ほの暗さの向こうに、美しい世界が見えてくる

暗がりに潜む美を写し撮ったのは「気配を撮る名匠」と評される大川裕弘。『陰翳礼讃』の世界がより深く理解できるビジュアルブックです。

(パイインターナショナルより)


陰翳とは、“薄暗い影””覆われて見えないところ”の意。

転じて『陰翳礼讃』とは、

「日本の建築空間や伝統的な物品、生活様式とは、陰翳から成り立つ美しさなのである」

という主張を谷崎自身があらゆる面から見つめなおし、

礼讃した評論です。



日本家屋は、日本の厳しい自然から身を守るために深い庇をつくり、

豊かな風景と共に生きるために、自在に外と中を入れ替える障子扉、風景を切り取る窓をつくりました。

その結果つくり出されたのは【陰翳】であり、

日本人はそんな日本家屋で、【陰翳】と共に生きてきました


これは、西洋の建築のような、

光を最大限取り込む石造りの丈夫な建物とは大きく様相が異なります。


どちらかが良いというわけではなく、お互い当時の自然環境や情勢がそうさせたのです。




我々日本人の先祖は、【陰翳】とともに住むことを余儀なくされ、

その結果、いつしか【陰翳】の内にを発見しました



蠟燭の光が行燈に透けてゆらゆらと揺らめく。

それが畳や焦茶の木の柱、天井に反射し、床の間の掛け軸や飾物をしっとりと映し出す。

格子窓から差し込む光、

木漏れ日のように室内に落ちる日の光によって、艶と煌めく陶器の器。



日本の建築、物品は、

全ての良さが呼応するように計算しつくされた総合芸術なのです。




美麗なビジュアルブック


『陰翳礼讃』は、上記のような内容が谷崎の美しい言葉で熟々と書き連ねられた本なのですが、

今回紹介するパイインターナショナル版『陰翳礼讃』は、

谷崎の言葉が写真家大川裕弘による美麗な写真と共に語られています。

文章だけの他の版も昔の日本家屋の情景が想像出来て良いのですが、

この版は、日本建築の造詣があまり深くない方でも、

写真と共に文章が語られるため理解し易く、通常の版を読むよりも読みやすいのではと思うので、

こちらを紹介します。




日本人が愛する陰翳の美しさや、我々が持ち合わせる美意識を再確認する為に、

本書『陰翳礼讃』をおすすめします。



こんな人におすすめ

『陰翳礼讃』の原作が難しいと感じた人

日本の美を感じたい人

建築を学ぶ学生


著者紹介

著者である谷崎潤一郎(たにざき・じゅんいちろう)について。

1886-1965年東京(日本橋)出身。東大国文科中退。在学中発表した『刺青』等の作品が高く評価され作家に。1949年文化勲章受章。主な作品に『痴人の愛』『春琴抄』『卍』『細雪』『陰翳礼讃』等、多数の著書があります。

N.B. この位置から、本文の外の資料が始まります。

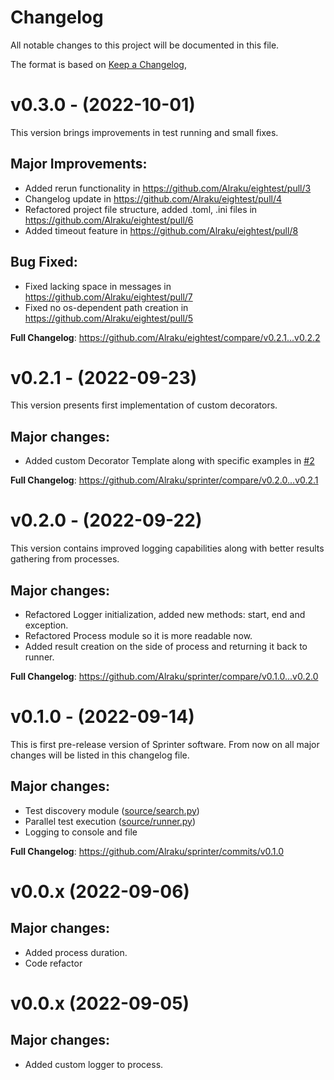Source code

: # Changelog

All notable changes to this project will be documented in this file.

The format is based on [Keep a Changelog](https://keepachangelog.com/en/1.0.0/),

# v0.3.0 - (2022-10-01)

This version brings improvements in test running and small fixes.

## Major Improvements:
* Added rerun functionality in https://github.com/Alraku/eightest/pull/3
* Changelog update in https://github.com/Alraku/eightest/pull/4
* Refactored project file structure, added .toml, .ini files in https://github.com/Alraku/eightest/pull/6
* Added timeout feature in https://github.com/Alraku/eightest/pull/8

## Bug Fixed:
* Fixed lacking space in messages in https://github.com/Alraku/eightest/pull/7
* Fixed no os-dependent path creation in https://github.com/Alraku/eightest/pull/5

**Full Changelog**: https://github.com/Alraku/eightest/compare/v0.2.1...v0.2.2

# v0.2.1 - (2022-09-23)

This version presents first implementation of custom decorators.

## Major changes:
- Added custom Decorator Template along with specific examples in [#2](https://github.com/Alraku/sprinter/pull/2)

**Full Changelog**: https://github.com/Alraku/sprinter/compare/v0.2.0...v0.2.1

# v0.2.0 - (2022-09-22)

This version contains improved logging capabilities along with better results gathering from processes.

## Major changes:
- Refactored Logger initialization, added new methods: start, end and exception.
- Refactored Process module so it is more readable now.
- Added result creation on the side of process and returning it back to runner.

**Full Changelog**: https://github.com/Alraku/sprinter/compare/v0.1.0...v0.2.0

# v0.1.0 - (2022-09-14)

This is first pre-release version of Sprinter software. From now on all major changes will be listed in this changelog file.

## Major changes:

- Test discovery module ([source/search.py](https://github.com/Alraku/sprinter/blob/main/source/search.py))
- Parallel test execution ([source/runner.py](https://github.com/Alraku/sprinter/blob/main/source/runner.py))
- Logging to console and file 

**Full Changelog**: https://github.com/Alraku/sprinter/commits/v0.1.0

# v0.0.x (2022-09-06)

## Major changes:

- Added process duration.
- Code refactor

# v0.0.x (2022-09-05)

## Major changes:

- Added custom logger to process.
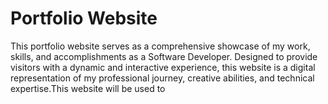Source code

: # Portfolio Website
This portfolio website serves as a comprehensive showcase of my work, skills, and accomplishments as a Software Developer. Designed to provide visitors with a dynamic and interactive experience, this website is a digital representation of my professional journey, creative abilities, and technical expertise.This website will be used to 


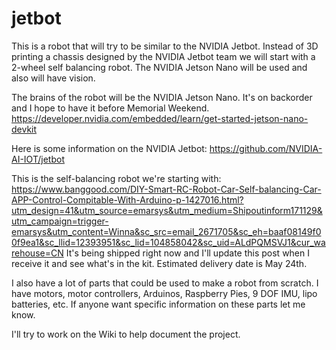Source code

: # jetbot
This is a robot that will try to be similar to the NVIDIA Jetbot.  Instead of 3D printing a chassis designed by the NVIDIA Jetbot team we will start with a 2-wheel self balancing robot.  The NVIDIA Jetson Nano will be used and also will have vision.

The brains of the robot will be the NVIDIA Jetson Nano.  It's on backorder and I hope to have it before Memorial Weekend. 
https://developer.nvidia.com/embedded/learn/get-started-jetson-nano-devkit

Here is some information on the NVIDIA Jetbot:  https://github.com/NVIDIA-AI-IOT/jetbot

This is the self-balancing robot we're starting with:  https://www.banggood.com/DIY-Smart-RC-Robot-Car-Self-balancing-Car-APP-Control-Compitable-With-Arduino-p-1427016.html?utm_design=41&utm_source=emarsys&utm_medium=Shipoutinform171129&utm_campaign=trigger-emarsys&utm_content=Winna&sc_src=email_2671705&sc_eh=baaf08149f00f9ea1&sc_llid=12393951&sc_lid=104858042&sc_uid=ALdPQMSVJ1&cur_warehouse=CN
It's being shipped right now and I'll update this post when I receive it and see what's in the kit.  Estimated delivery date is May 24th.

I also have a lot of parts that could be used to make a robot from scratch.  I have motors, motor controllers, Arduinos, Raspberry Pies, 9 DOF IMU, lipo batteries, etc. If anyone want specific information on these parts let me know.

I'll try to work on the Wiki to help document the project.

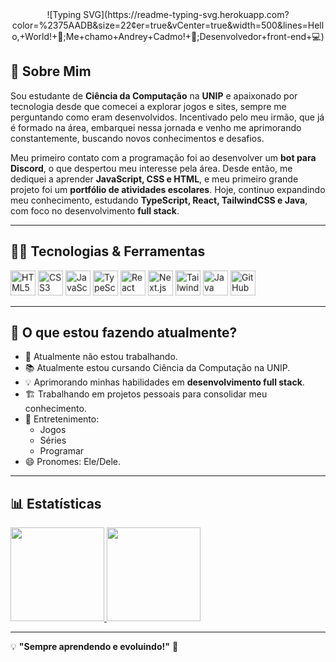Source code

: <div align="center">
      ![Typing SVG](https://readme-typing-svg.herokuapp.com?color=%2375AADB&size=22&center=true&vCenter=true&width=500&lines=Hello,+World!+👋;Me+chamo+Andrey+Cadmo!+🚀;Desenvolvedor+front-end+💻)
</div>

## 📌 Sobre Mim

Sou estudante de **Ciência da Computação** na **UNIP** e apaixonado por tecnologia desde que comecei a explorar jogos e sites, sempre me perguntando como eram desenvolvidos. Incentivado pelo meu irmão, que já é formado na área, embarquei nessa jornada e venho me aprimorando constantemente, buscando novos conhecimentos e desafios.

Meu primeiro contato com a programação foi ao desenvolver um **bot para Discord**, o que despertou meu interesse pela área. Desde então, me dediquei a aprender **JavaScript, CSS e HTML**, e meu primeiro grande projeto foi um **portfólio de atividades escolares**. Hoje, continuo expandindo meu conhecimento, estudando **TypeScript, React, TailwindCSS e Java**, com foco no desenvolvimento **full stack**.

---

## 👨‍💻 Tecnologias & Ferramentas

<div class="tech-icons">
    <img width="40px" src="https://cdn.jsdelivr.net/gh/devicons/devicon/icons/html5/html5-original-wordmark.svg" title="HTML5"/>
    <img width="40px" src="https://cdn.jsdelivr.net/gh/devicons/devicon/icons/css3/css3-original-wordmark.svg" title="CSS3"/>
    <img width="40px" src="https://cdn.jsdelivr.net/gh/devicons/devicon/icons/javascript/javascript-original.svg" title="JavaScript"/>
    <img width="40px" src="https://cdn.jsdelivr.net/gh/devicons/devicon/icons/typescript/typescript-original.svg" title="TypeScript"/>
    <img width="40px" src="https://cdn.jsdelivr.net/gh/devicons/devicon/icons/react/react-original.svg" title="React"/>
    <img width="40px" src="https://cdn.jsdelivr.net/gh/devicons/devicon/icons/nextjs/nextjs-original.svg" title="Next.js"/>
    <img width="40px" src="https://cdn.jsdelivr.net/gh/devicons/devicon/icons/tailwindcss/tailwindcss-plain.svg" title="TailwindCSS"/>
    <img width="40px" src="https://cdn.jsdelivr.net/gh/devicons/devicon/icons/java/java-original.svg" title="Java"/>
    <img width="40px" src="https://cdn.jsdelivr.net/gh/devicons/devicon/icons/github/github-original.svg" title="GitHub"/>
</div>

---

## 🎯 O que estou fazendo atualmente?
- 🔭 Atualmente não estou trabalhando.
- 📚 Atualmente estou cursando Ciência da Computação na UNIP.
- 💡 Aprimorando minhas habilidades em **desenvolvimento full stack**.
- 🏗️ Trabalhando em projetos pessoais para consolidar meu conhecimento.
- 💬 Entretenimento:
  - Jogos
  - Séries
  - Programar
- 😄 Pronomes: Ele/Dele.

---

## 📊 Estatísticas

<a href="https://github.com/AndreyCadmo">
    <img loading="lazy" height="150em" src="https://github-readme-stats.vercel.app/api/top-langs/?username=AndreyCadmo&layout=compact&langs_count=7&theme=dracula" border="0" />
    <img loading="lazy" height="150em" src="https://github-readme-stats.vercel.app/api?username=AndreyCadmo&show_icons=true&theme=dracula&include_all_commits=true&count_private=true" border="0" />
</a>

---

💡 **"Sempre aprendendo e evoluindo!"** 🚀


<style>
    @keyframes pulse {
        0% { transform: scale(1); }
        50% { transform: scale(1.1); }
        100% { transform: scale(1); }
    }
    .tech-icons img {
        animation: pulse 2s infinite;
    }
</style>
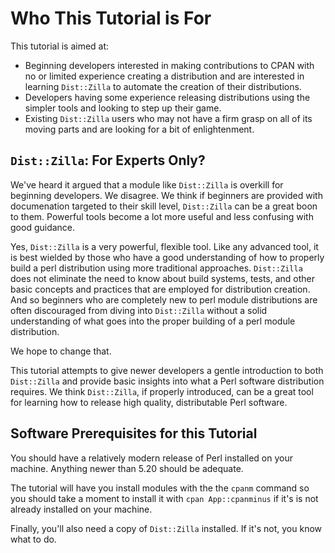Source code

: # Who This Tutorial is For

This tutorial is aimed at:

* Beginning developers interested in making contributions to CPAN with no or
  limited experience creating a distribution and are interested in learning
  `Dist::Zilla` to automate the creation of their distributions.
* Developers having some experience releasing distributions using the simpler
  tools and looking to step up their game.
* Existing `Dist::Zilla` users who may not have a firm grasp on all of its
  moving parts and are looking for a bit of enlightenment.

## `Dist::Zilla`: For Experts Only?

We've heard it argued that a module like `Dist::Zilla` is overkill for beginning
developers. We disagree. We think if beginners are provided with documenation
targeted to their skill level, `Dist::Zilla` can be a great boon to them.
Powerful tools become a lot more useful and less confusing with good guidance.

Yes, `Dist::Zilla` is a very powerful, flexible tool. Like any advanced tool, it
is best wielded by those who have a good understanding of how to properly build
a perl distribution using more traditional approaches. `Dist::Zilla` does not
eliminate the need to know about build systems, tests, and other basic concepts
and practices that are employed for distribution creation. And so beginners who
are completely new to perl module distributions are often discouraged from
diving into `Dist::Zilla` without a solid understanding of what goes into the
proper building of a perl module distribution.

We hope to change that.

This tutorial attempts to give newer developers a gentle introduction to both
`Dist::Zilla` and provide basic insights into what a Perl software distribution
requires. We think `Dist::Zilla`, if properly introduced, can be a great tool
for learning how to release high quality, distributable Perl software.

## Software Prerequisites for this Tutorial

You should have a relatively modern release of Perl installed on your machine.
Anything newer than 5.20 should be adequate.

The tutorial will have you install modules with the the `cpanm` command so you
should take a moment to install it with `cpan App::cpanminus` if it's is not
already installed on your machine.

Finally, you'll also need a copy of `Dist::Zilla` installed. If it's not, you
know what to do.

谷崎は耽美派の代表とされる作家であり、雅な言葉で語られる巧みな文章表現が特徴です。情痴や時代風俗等のテーマを芸術性を持って語っています。






※以下感想・考察。内容についてネタバレを含んでいます。未読の方はご注意下さい。

『陰翳礼讃』の感想・考察


谷崎と日本の美


谷崎が『陰翳礼讃』を書いた当時、時代としては明治時代。

日本に西洋の文化が入ってきて、人々に活気が満ち溢れた文明開化の時代

昼夜明るく灯されたその様子を見た谷崎は、こんなのは日本の美学に反すると怒り本作を残しました。

いつの世も「現代の若者は駄目だ」と昔を懐かしむものですが、この時代もそうだったのでしょう。


私は【陰翳】について、谷崎の語ることに共感します。

長いこと茶道を習っているので日本の伝統美に触れる機会が少なからずあるのですが、

電灯の下で楽茶碗を眺める時と、お寺の茶会で眺める時では

椀の陰翳の濃淡が全く異なり感じ方も異なるように感じます。


考えてみればそれもそうですね。

薄暗がりの生活に映えるようにつくられた物は、当時と同じ環境で眺めることで、

当時の人々の想いをより深く感じることが出来るのだと思います。


現代の日本人は光の下での生活に慣れていますが、

長い間培われた日本人の美意識はそう変わるものではありません

時には電灯を暗くして、

薄暗がりの中で葉擦れや虫の音、月の光を楽しんでみるのも乙でしょう。